In the article about the Honeygrow closure, copy the text word for word from "CEO Justin Rosenberg" up to and including "time this month.".

*SOURCE EXTRACT*
○ ○ ○

CEO Justin Rosenberg confirms the 2,200-square-foot location at 716 7th Street NW, which in 2016 brought the dense neighborhood a lunch and dinner option for noodle bowls, will close some time this month.
“The bottom line is rents were crazy for us,” he told Eater in a phone call today.
Rosenberg declined to disclose rental rates at the Douglas Development-owned site, but a local broker with knowledge of the neighborhood tells Eater Honeygrow was likely paying around $200 per square foot in Chinatown.
The closure comes about a year after he mapped out big expansions plans that originally called for adding 18 stores in 2018 alone. Rosenberg admits the brand might’ve expanded too quickly; Honeygrow just announced plans to shutter its three Chicago locations, and he says the company will not open any new stores in 2019.
“As a company we took a hard look at our restaurants across the board,” says Rosenberg. “I was like, ‘Let’s slow down and focus not necessarily on growth but on tightening up and replicating the best version of Honeygrow.’ ”
Rosenberg says he’s going to use 2019 to fine-tune and improve details inside each existing store — from “perfecting” service to more staff training. “The fast casual market is so crowded today I’d rather we stand out because our operations are solid,” he says.
At each location, tech-savvy customers customize their creations on touch screen panels, dialing up signature salads and stir-fries with various options for proteins and sauces such as sour cherry barbecue and red coconut curry.

○ ○ ○

*DATA SECTION*
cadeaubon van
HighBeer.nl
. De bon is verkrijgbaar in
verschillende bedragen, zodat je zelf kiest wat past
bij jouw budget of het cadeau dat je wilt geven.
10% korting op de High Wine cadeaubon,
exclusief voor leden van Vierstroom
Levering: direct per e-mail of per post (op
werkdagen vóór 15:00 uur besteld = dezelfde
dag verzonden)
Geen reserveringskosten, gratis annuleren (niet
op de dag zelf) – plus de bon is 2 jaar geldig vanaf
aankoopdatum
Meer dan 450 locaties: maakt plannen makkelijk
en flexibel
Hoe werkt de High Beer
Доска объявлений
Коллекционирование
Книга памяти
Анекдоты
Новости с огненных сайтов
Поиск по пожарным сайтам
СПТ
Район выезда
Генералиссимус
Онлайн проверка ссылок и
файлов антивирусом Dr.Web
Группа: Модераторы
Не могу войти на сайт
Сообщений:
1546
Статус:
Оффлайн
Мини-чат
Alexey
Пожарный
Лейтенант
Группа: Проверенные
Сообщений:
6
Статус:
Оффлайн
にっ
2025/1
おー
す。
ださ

○ ○ ○

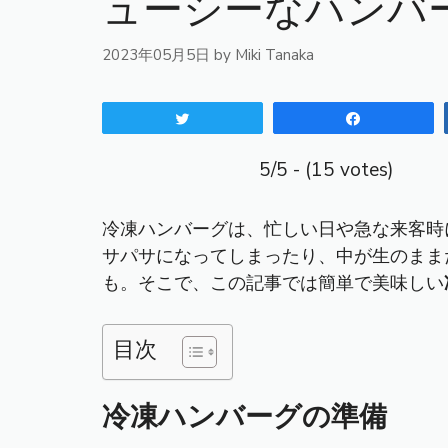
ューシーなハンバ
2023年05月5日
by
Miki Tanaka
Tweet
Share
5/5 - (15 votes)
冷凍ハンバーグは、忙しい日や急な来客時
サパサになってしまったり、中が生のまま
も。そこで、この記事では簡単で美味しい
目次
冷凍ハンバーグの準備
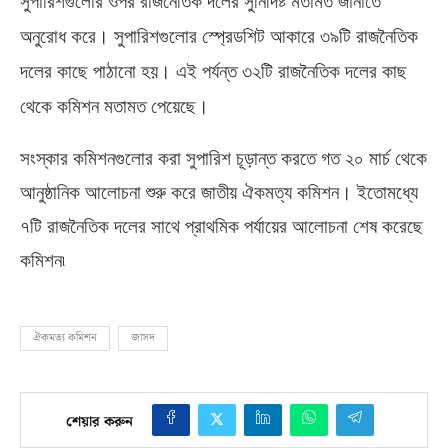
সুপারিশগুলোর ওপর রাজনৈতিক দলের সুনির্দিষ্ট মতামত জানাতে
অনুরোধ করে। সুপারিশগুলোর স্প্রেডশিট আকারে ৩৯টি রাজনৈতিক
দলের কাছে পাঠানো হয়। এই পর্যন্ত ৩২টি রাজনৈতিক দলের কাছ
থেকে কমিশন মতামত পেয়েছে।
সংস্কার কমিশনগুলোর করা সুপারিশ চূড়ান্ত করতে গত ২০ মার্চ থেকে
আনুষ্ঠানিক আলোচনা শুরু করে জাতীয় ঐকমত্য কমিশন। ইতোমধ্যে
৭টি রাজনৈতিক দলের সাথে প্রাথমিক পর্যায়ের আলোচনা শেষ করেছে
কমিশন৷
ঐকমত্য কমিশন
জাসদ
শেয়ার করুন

○ ○ ○

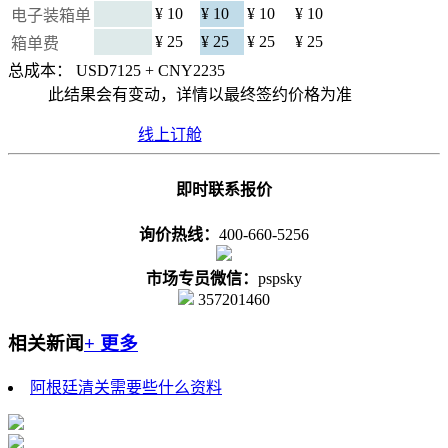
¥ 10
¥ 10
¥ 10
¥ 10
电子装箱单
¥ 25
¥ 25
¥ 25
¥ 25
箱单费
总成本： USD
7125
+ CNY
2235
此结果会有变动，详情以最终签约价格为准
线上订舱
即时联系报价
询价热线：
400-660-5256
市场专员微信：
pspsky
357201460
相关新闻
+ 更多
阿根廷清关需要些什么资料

○ ○ ○

*ANSWER SPACE*
CEO Justin Rosenberg confirms the 2,200-square-foot location at 716 7th Street NW, which in 2016 brought the dense neighborhood a lunch and dinner option for noodle bowls, will close some time this month.